Turkmenistan to reveal secrets of reserves

By bne IntelliNews July 17, 2008

Clare Nuttall in Almaty -

Of all the resource-rich Central Asian nations, Turkmenistan has been the most secretive and isolated from the outside world. Its gas reserves are known to be some of the world's largest, but with little concrete data to go on, their size has been the subject of wildly varying estimates.

Energy consultancy Gaffney, Cline & Associates is now working on the first official audit of Turkmenistan's reserves since the Soviet era. Appointed by the Turkmen government to carry out the research in March, the UK firm's report is eagerly anticipated within the next few weeks. Hard data on Turkmenistan's reserves could, a report from the Moscow-based investment bank Troika Dialog says, "electrify the story" of the country's commodity market.

"Turkmenistan has the capacity to become the Kuwait of the region, with projected oil and gas production per capita in 2015 at the same level as the small Gulf states," forecasts Troika's report, entitled "The CIS ex-Russia: Commodities, Reform and Convergence."

The Turkmen state under the autocratic rule of the weird late president Saparmurat Niyazov long claimed that the country had gas reserves of over 22.4 trillion cubic metres (cm), whereas the estimate in BP's 2007 statistical yearbook is barely one-tenth of that, at just 2.9 trillion cm. Even taking this more conservative estimate, Turkmenistan's reserves per capita are extremely high, given the country's population of just over 5m. "Taking the BP numbers on a per capita basis, Kazakhstan and Turkmenistan already have more hydrocarbons than Russia," says Troika. "However, if our estimates for reserves are correct, then Turkmenistan starts to look like the super-rich Gulf states such as the UAE."

Troika's estimate for the Central Asian region's reserves are 83bn barrels of oil and 19 trillion cm of gas, considerably higher than the 47bn barrels of oil and 7 trillion cm of gas listed by BP.

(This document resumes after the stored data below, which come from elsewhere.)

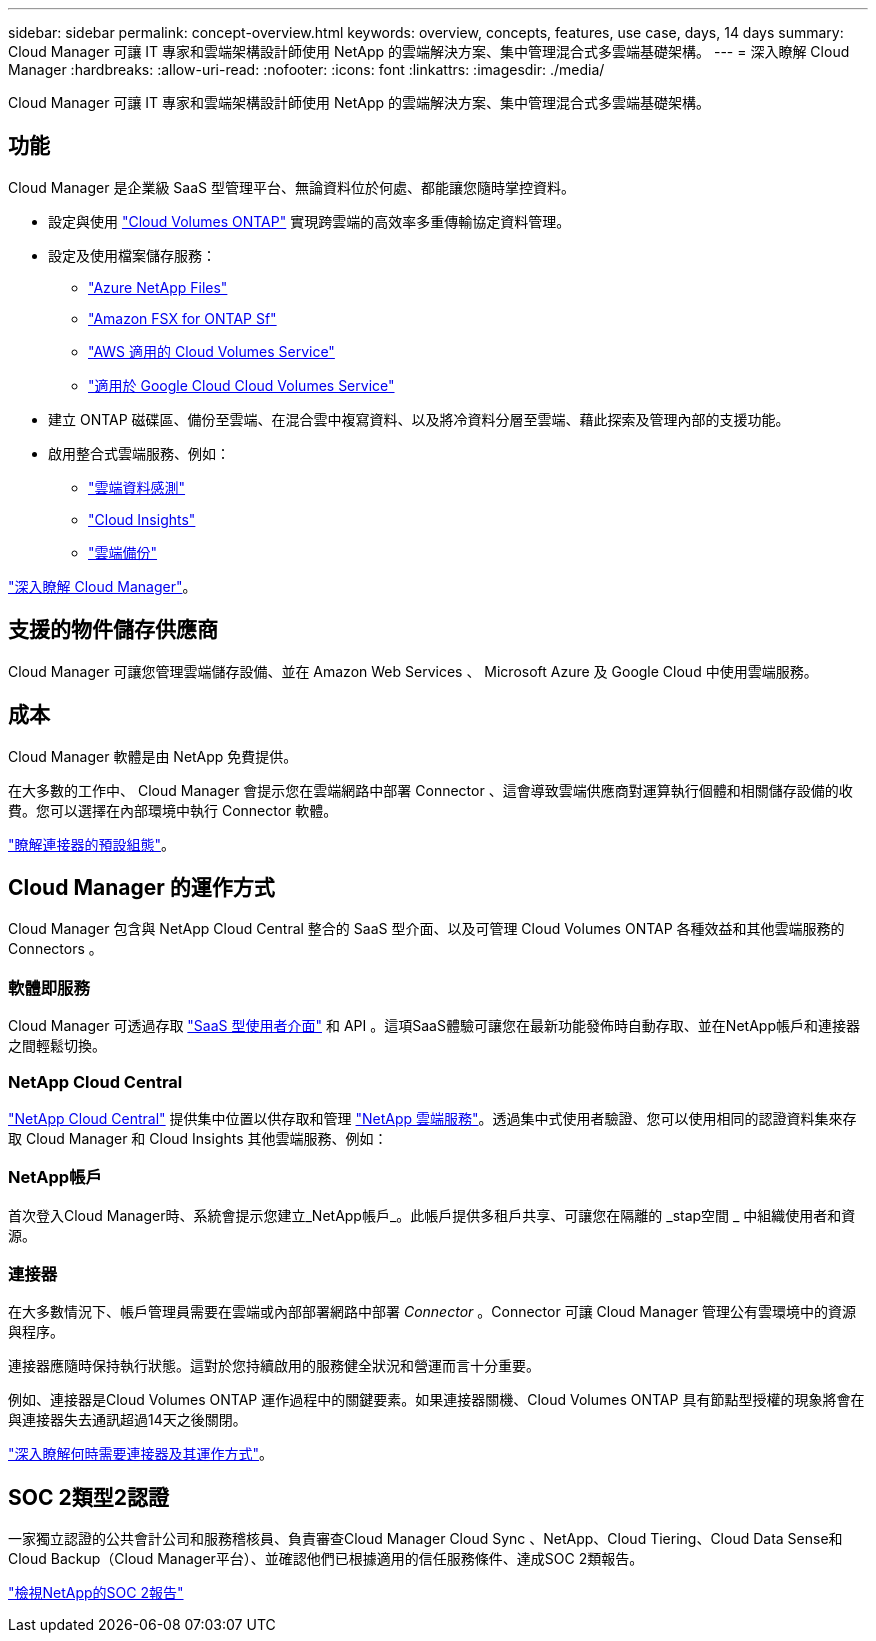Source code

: ---
sidebar: sidebar 
permalink: concept-overview.html 
keywords: overview, concepts, features, use case, days, 14 days 
summary: Cloud Manager 可讓 IT 專家和雲端架構設計師使用 NetApp 的雲端解決方案、集中管理混合式多雲端基礎架構。 
---
= 深入瞭解 Cloud Manager
:hardbreaks:
:allow-uri-read: 
:nofooter: 
:icons: font
:linkattrs: 
:imagesdir: ./media/


Cloud Manager 可讓 IT 專家和雲端架構設計師使用 NetApp 的雲端解決方案、集中管理混合式多雲端基礎架構。



== 功能

Cloud Manager 是企業級 SaaS 型管理平台、無論資料位於何處、都能讓您隨時掌控資料。

* 設定與使用 https://cloud.netapp.com/ontap-cloud["Cloud Volumes ONTAP"^] 實現跨雲端的高效率多重傳輸協定資料管理。
* 設定及使用檔案儲存服務：
+
** https://cloud.netapp.com/azure-netapp-files["Azure NetApp Files"^]
** https://cloud.netapp.com/fsx-for-ontap["Amazon FSX for ONTAP Sf"^]
** https://cloud.netapp.com/cloud-volumes-service-for-aws["AWS 適用的 Cloud Volumes Service"^]
** https://cloud.netapp.com/cloud-volumes-service-for-gcp["適用於 Google Cloud Cloud Volumes Service"^]


* 建立 ONTAP 磁碟區、備份至雲端、在混合雲中複寫資料、以及將冷資料分層至雲端、藉此探索及管理內部的支援功能。
* 啟用整合式雲端服務、例如：
+
** https://cloud.netapp.com/cloud-compliance["雲端資料感測"^]
** https://cloud.netapp.com/cloud-insights["Cloud Insights"^]
** https://cloud.netapp.com/cloud-backup-service["雲端備份"^]




https://cloud.netapp.com/cloud-manager["深入瞭解 Cloud Manager"^]。



== 支援的物件儲存供應商

Cloud Manager 可讓您管理雲端儲存設備、並在 Amazon Web Services 、 Microsoft Azure 及 Google Cloud 中使用雲端服務。



== 成本

Cloud Manager 軟體是由 NetApp 免費提供。

在大多數的工作中、 Cloud Manager 會提示您在雲端網路中部署 Connector 、這會導致雲端供應商對運算執行個體和相關儲存設備的收費。您可以選擇在內部環境中執行 Connector 軟體。

link:reference-connector-default-config.html["瞭解連接器的預設組態"]。



== Cloud Manager 的運作方式

Cloud Manager 包含與 NetApp Cloud Central 整合的 SaaS 型介面、以及可管理 Cloud Volumes ONTAP 各種效益和其他雲端服務的 Connectors 。



=== 軟體即服務

Cloud Manager 可透過存取 https://cloudmanager.netapp.com["SaaS 型使用者介面"^] 和 API 。這項SaaS體驗可讓您在最新功能發佈時自動存取、並在NetApp帳戶和連接器之間輕鬆切換。



=== NetApp Cloud Central

https://cloud.netapp.com["NetApp Cloud Central"^] 提供集中位置以供存取和管理 https://www.netapp.com/us/products/cloud-services/use-cases-for-netapp-cloud-services.aspx["NetApp 雲端服務"^]。透過集中式使用者驗證、您可以使用相同的認證資料集來存取 Cloud Manager 和 Cloud Insights 其他雲端服務、例如：



=== NetApp帳戶

首次登入Cloud Manager時、系統會提示您建立_NetApp帳戶_。此帳戶提供多租戶共享、可讓您在隔離的 _stap空間 _ 中組織使用者和資源。



=== 連接器

在大多數情況下、帳戶管理員需要在雲端或內部部署網路中部署 _Connector_ 。Connector 可讓 Cloud Manager 管理公有雲環境中的資源與程序。

連接器應隨時保持執行狀態。這對於您持續啟用的服務健全狀況和營運而言十分重要。

例如、連接器是Cloud Volumes ONTAP 運作過程中的關鍵要素。如果連接器關機、Cloud Volumes ONTAP 具有節點型授權的現象將會在與連接器失去通訊超過14天之後關閉。

link:concept-connectors.html["深入瞭解何時需要連接器及其運作方式"]。



== SOC 2類型2認證

一家獨立認證的公共會計公司和服務稽核員、負責審查Cloud Manager Cloud Sync 、NetApp、Cloud Tiering、Cloud Data Sense和Cloud Backup（Cloud Manager平台）、並確認他們已根據適用的信任服務條件、達成SOC 2類報告。

https://www.netapp.com/company/trust-center/compliance/soc-2/["檢視NetApp的SOC 2報告"^]
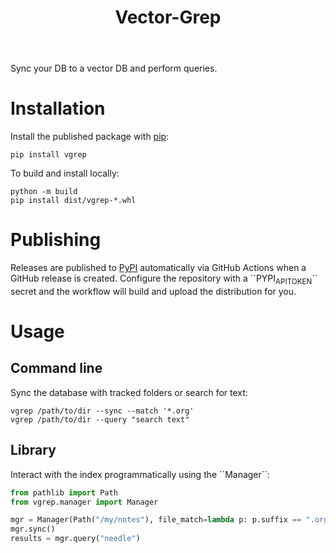 #+title: Vector-Grep
Sync your DB to a vector DB and perform queries.

* Installation
Install the published package with [[https://pip.pypa.io/en/stable/][pip]]:
#+begin_src shell
pip install vgrep
#+end_src

To build and install locally:
#+begin_src shell
python -m build
pip install dist/vgrep-*.whl
#+end_src

* Publishing
Releases are published to [[https://pypi.org/][PyPI]] automatically via GitHub Actions when a
GitHub release is created. Configure the repository with a
``PYPI_API_TOKEN`` secret and the workflow will build and upload the
distribution for you.

* Usage
** Command line
Sync the database with tracked folders or search for text:
#+begin_src shell
vgrep /path/to/dir --sync --match '*.org'
vgrep /path/to/dir --query "search text"
#+end_src

** Library
Interact with the index programmatically using the ``Manager``:
#+begin_src python
from pathlib import Path
from vgrep.manager import Manager

mgr = Manager(Path("/my/notes"), file_match=lambda p: p.suffix == ".org")
mgr.sync()
results = mgr.query("needle")
#+end_src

Commodities are the main investment theme in the oil and gas rich countries of the former Soviet Union. Their reserves were underexploited in the Soviet era, but new infrastructure is now being put in place. "The next few years will bear the fruit of these changes, and we will see dramatic increases in the production of commodities, led by oil and gas output, which we expect to more than double by 2015," Troika says. In each of the main hydrocarbon producers of Central Asia and the Caucasus - Azerbaijan, Kazakhstan and Turkmenistan - production is expected to double between 2006 and 2015. Nowhere is this truer than in Turkmenistan.


If the Turkmen government's ambitions come to fruition, the country will see the largest increase of gas production of any of the CIS countries - from 50bn cm in 2006, to 150bn cm by 2015. This will bring per capita gas production to higher than that in Saudi Arabia and almost level with the UAE. That is not to say that the same level of wealth will flow into Turkmenistan as to the UAE. Firstly, it is mainly an exporter of gas, which currently sells at around half the price of oil.

Like the other Central Asian nations, Turkmenistan's location means it has to pay high transit fees for its exports, though China's emergence as an insatiable market for raw materials puts this in a different perspective. A number of new pipelines under construction should help Turkmenistan and its neighbours to increase the prices for their raw materials.

Indeed, Ashgabat is being courted as never before. In April, Turkmenistan agreed to supply the EU with 10bn cm a year from 2008. It is also negotiating an increase in the price paid by Gazprom for its exports, having already forced Iran into paying more after cutting off supplies for several months. And the TAPI (Turkmenistan-Afghanistan-Pakistan-India) pipeline project could collapse unless India is prepared to considerably raise the prices they are offering for Turkmen gas.

In the last year, the Turkmen market has also benefited from its isolation, which has made it virtually invulnerable to external shocks, Troika points out. Thanks to its large current account surplus and very limited foreign debt, it has emerged unscathed from the global credit crunch.

The main risk that Turkmenistan faces is fluctuations in commodity prices, due to its economy's dependence on the oil and gas sector. Political risk is also a factor; Turkmenistan regularly sits at the bottom of any development or democracy index. Despite the reforms initiated since the death of Niyazov, the regime remains an authoritarian one.

Troika recommends buying the commodity story in the CIS. "We anticipate dramatic increases in the volume of production of commodities both for countries and for stocks over the next few years." As yet, there are few ways to get exposure to the Turkmen market. As Troika says, "Dragon [Oil] is the only liquid way to play it."

LSE-listed Dragon Oil, whose main activity is the development of the offshore Cheleken Contract Area, is ranked fourth in Troika's comparison of the performance so far this year of 15 major traded stocks in the region. Its close relationship with the Turkmen government should, Troika points out, enable it to gain additional resources in a high-growth environment.

The results from Gaffney Cline's study will be eagerly awaited. More information on the country's reserves, as well as the slight opening of the economy to external investors, could mean there will be more ways to play the Turkmen story in future.